=== About this exercise ===
Look through the entries below and extract exactly the lines from the one containing "ска BitrixVM v9.x" through the one containing "İpuçlarını Takip Edin!", ends included.

=== Source data ===
- - -

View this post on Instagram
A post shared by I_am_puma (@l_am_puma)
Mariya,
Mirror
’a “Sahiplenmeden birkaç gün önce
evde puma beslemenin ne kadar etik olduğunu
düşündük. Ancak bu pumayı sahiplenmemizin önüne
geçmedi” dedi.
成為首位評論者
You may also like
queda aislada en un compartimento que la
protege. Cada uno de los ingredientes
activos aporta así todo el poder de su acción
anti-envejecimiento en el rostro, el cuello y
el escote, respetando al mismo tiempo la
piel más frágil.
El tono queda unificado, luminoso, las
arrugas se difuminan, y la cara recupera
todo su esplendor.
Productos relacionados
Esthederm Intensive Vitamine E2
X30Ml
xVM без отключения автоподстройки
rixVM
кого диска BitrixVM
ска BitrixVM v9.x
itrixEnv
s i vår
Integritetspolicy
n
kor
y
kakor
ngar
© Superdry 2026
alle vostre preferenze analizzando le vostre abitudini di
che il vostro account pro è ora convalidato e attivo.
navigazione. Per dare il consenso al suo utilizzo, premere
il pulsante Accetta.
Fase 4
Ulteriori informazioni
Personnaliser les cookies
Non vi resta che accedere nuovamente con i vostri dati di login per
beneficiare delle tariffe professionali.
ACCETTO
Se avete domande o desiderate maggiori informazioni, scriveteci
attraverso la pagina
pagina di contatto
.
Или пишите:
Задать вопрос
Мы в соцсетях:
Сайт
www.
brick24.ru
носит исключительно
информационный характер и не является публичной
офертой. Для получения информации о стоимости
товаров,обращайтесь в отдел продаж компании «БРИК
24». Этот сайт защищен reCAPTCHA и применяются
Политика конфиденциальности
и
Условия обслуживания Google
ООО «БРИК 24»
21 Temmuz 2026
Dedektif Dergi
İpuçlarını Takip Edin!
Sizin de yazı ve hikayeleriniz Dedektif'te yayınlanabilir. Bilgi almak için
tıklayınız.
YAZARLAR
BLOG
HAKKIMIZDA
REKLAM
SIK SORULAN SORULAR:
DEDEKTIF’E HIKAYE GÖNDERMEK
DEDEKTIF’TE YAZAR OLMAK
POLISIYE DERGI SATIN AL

- - -

=== Solution to this task ===
ска BitrixVM v9.x
itrixEnv
s i vår
Integritetspolicy
n
kor
y
kakor
ngar
© Superdry 2026
alle vostre preferenze analizzando le vostre abitudini di
che il vostro account pro è ora convalidato e attivo.
navigazione. Per dare il consenso al suo utilizzo, premere
il pulsante Accetta.
Fase 4
Ulteriori informazioni
Personnaliser les cookies
Non vi resta che accedere nuovamente con i vostri dati di login per
beneficiare delle tariffe professionali.
ACCETTO
Se avete domande o desiderate maggiori informazioni, scriveteci
attraverso la pagina
pagina di contatto
.
Или пишите:
Задать вопрос
Мы в соцсетях:
Сайт
www.
brick24.ru
носит исключительно
информационный характер и не является публичной
офертой. Для получения информации о стоимости
товаров,обращайтесь в отдел продаж компании «БРИК
24». Этот сайт защищен reCAPTCHA и применяются
Политика конфиденциальности
и
Условия обслуживания Google
ООО «БРИК 24»
21 Temmuz 2026
Dedektif Dergi
İpuçlarını Takip Edin!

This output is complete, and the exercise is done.